The digital and marketing technology industry is taking a page from conscientious consumer movements—think fair-trade coffee, sweatshop-free apparel—to address concerns that the data collected on a massive scale across the internet adheres to only the highest principles of privacy, security and consent. Introducing "ethically sourced data."
Who started it?
It's a phrase that has been embraced by Facebook and its executives, like Carolyn Everson, VP of global marketing solutions, who at this year's Advertising Week in New York talked about new rules at the social network. Advertisers have to vouch for all the data they bring to Facebook to target ads. "Our goal with this is to ensure that whatever data is utilized is 'ethically sourced' and marketers have permission to use it," Everson told advertisers back in September.

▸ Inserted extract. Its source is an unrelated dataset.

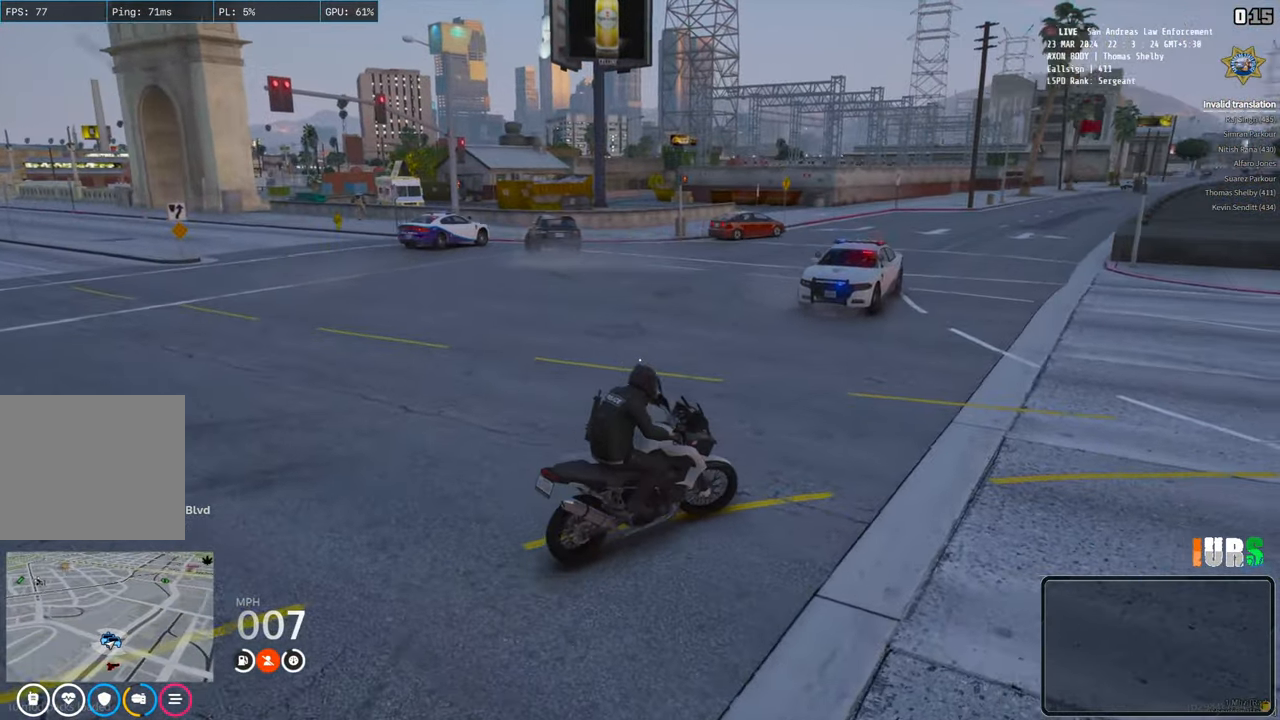
{"keys": ["w"], "events": [[150, "d", "up"]]}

That doesn't mean Facebook owns the term. Acxiom, a third-party data broker, has been talking about "ethical data" use for years.
Why now?
This year, Europe enacted the General Data Protection Regulation (GDPR), which forces all companies to notify consumers about how they collect data. Also, Cambridge Analytica, a third-party data company, was accused of misappropriating consumer data on up to 87 million users on Facebook. Meanwhile, California passed consumer privacy legislation expected to take effect in 2020.
What does 'ethical data' even mean?
"Companies that collect data directly from consumers, they have to get consent," says Andy LaFond, executive media director at R/GA Chicago. "You also have to consider how long they keep the data, and are there options for consumers to review and modify it. Those are all components of GDPR and consumer-protection laws."
It's not just about the letter of the law, according to Jed Mole, VP of marketing at Acxiom. "Just because you can do something with data, doesn't mean you should," Mole says.
What shouldn't you do with data?
Here's a scenario: "It doesn't seem very ethical to me to understand the location of oncology clinics and target cancer treatment ads to patients that just left those clinics," said Jon Taylor, director of data strategy at Essence Global.
Advertisers are confronted with opportunities like that all time, with marketing firms selling data sets that might be totally legal, but are morally questionable.
How do you know if data is 'ethical'?
"There are some simple primary research steps you can take to validate data sets that you buy," Taylor says.
Data brokers often have audience segments, which they claim can target internet users in the market for a certain product or service. "You can sample that audience and ask if they are in the market," Taylor says. "Don't trust the label on the tin."
Isn't 'ethical data' just marketing bullshit?
"It's a unicorn," says an executive at one data company, who spoke on condition of anonymity. The only ethical data in advertising, he insists, is when a person gives express consent that their information can be used to target them with certain ads. Relatively few consumes ever do that knowingly.
Finally, complicating matters for the ethically-sourced data movement is the rise of artificial intelligence.
"There are dire implications," says Andrew Frank, a Gartner researcher. "What if a machine learns it's effective to sell lottery tickets to people with gambling problems or sugary drinks to people who overindex for diabetes.?" These are 21st Century ethical questions, while many people are still stuck in a 20th Century moral framework, Frank says.